Meet the Latina Climate Scientist Joining Michelle Obama at the State of the Union

Moms Clean Air Force/Facebook
Impact

Last week, Nicole Hernandez Hammer received an unexpected phone call at her home in Jupiter, Florida. The White House was on the line, asking if she would be interested in coming to Washington to attend the State of the Union as a personal guest of first lady Michelle Obama.

"Amazing. I wasn't expecting it — it was definitely a surprise," she told Fusion about the invitation.

Hammer is a climate science researcher who has studied regions that are prone to climate change and sea-level rise. She's a Guatemalan immigrant with Cuban heritage who moved to the United States at the age of 4 and now lives in Florida with her husband and 7-year-old son. Hammer recently left academia to head the Florida chapter of Moms Clean Air Force, a network of hundreds of thousands of parents that work to combat air pollution through awareness campaigns, online actions and protests.

Moms Clean Air Force/Facebook

The first lady's personal guests enjoy prime seating at the State of the Union and are often called upon by the president as examples of those who embody the ideals laid out in the speech itself. The 21 guests attending the this year's State of the Union include an astronaut, an Afghanistan War hero, a recently released Cuban aid worker and a doctor who fought Ebola in Africa.

Hammer's invitation is easy to understand — she embodies a number of values important to the Obama administration, and is a kind of model citizen for America's future, at least as many progressives would have it.

Her work has also struck upon the intersection of race, class and climate change. According to the White House, some of her research has looked into the unique vulnerabilities of Hispanic populations across the U.S., which she learned first-hand growing up in South Florida.

An important issue: At Moms Clean Air Force, she's carried on with this focus by advocating for the particular importance of carbon standards for Hispanic communities in the U.S. Given that the White House has been exceptionally enterprising on climate change recently — including agreeing to a deal that implicitly acknowledges the different situations that affluent and poor communities face in dealing with the issue — Hammer is a natural guest for Obama's address.

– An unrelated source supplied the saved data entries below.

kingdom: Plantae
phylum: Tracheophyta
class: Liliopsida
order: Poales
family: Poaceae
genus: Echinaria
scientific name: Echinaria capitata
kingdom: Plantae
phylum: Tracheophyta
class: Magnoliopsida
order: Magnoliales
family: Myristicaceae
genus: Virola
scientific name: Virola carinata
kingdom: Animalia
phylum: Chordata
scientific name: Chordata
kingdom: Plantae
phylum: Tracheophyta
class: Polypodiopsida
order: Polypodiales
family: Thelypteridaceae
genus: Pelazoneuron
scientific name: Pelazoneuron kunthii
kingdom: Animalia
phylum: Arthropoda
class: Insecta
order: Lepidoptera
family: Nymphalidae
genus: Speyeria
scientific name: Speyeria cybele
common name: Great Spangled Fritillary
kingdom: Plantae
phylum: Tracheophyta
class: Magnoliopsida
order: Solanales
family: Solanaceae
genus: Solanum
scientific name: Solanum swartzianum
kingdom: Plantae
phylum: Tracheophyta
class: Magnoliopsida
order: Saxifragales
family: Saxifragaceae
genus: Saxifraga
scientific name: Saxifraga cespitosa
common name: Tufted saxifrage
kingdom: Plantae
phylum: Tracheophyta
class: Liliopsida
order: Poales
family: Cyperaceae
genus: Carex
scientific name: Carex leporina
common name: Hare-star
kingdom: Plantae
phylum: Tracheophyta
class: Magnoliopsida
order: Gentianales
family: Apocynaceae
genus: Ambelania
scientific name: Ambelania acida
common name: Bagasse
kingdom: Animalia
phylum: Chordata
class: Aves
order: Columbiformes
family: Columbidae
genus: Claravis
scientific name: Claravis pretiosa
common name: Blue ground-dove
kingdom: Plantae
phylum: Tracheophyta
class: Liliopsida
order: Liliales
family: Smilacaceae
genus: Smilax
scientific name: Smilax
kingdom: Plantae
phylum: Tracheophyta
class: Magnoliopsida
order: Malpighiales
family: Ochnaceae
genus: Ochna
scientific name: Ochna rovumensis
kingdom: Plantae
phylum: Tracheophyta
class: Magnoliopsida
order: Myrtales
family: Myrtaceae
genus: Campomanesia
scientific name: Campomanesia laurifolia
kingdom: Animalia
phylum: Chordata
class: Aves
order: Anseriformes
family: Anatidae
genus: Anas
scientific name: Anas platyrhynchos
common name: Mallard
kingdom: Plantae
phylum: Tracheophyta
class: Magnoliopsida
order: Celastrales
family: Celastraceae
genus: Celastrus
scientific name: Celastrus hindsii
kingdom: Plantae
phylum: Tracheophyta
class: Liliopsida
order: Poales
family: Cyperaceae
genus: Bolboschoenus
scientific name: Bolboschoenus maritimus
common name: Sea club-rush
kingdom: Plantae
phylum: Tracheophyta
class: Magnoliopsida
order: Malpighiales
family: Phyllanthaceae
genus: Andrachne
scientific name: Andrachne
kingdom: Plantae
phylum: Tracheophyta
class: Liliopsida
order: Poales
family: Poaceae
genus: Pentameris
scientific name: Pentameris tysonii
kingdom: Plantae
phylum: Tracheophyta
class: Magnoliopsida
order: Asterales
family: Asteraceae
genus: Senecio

"I think that communities of color need to know [about climate change] — we are disproportionately impacted by it, and will be more so in the future," she told Fusion.

Hammer is right: Climate change was detected through dispassionate scientific reasoning, but society's response to it is colored by politics, economic interests and race. Let's hope that she serves as an example for this kind of awareness for others while she visits Capitol Hill.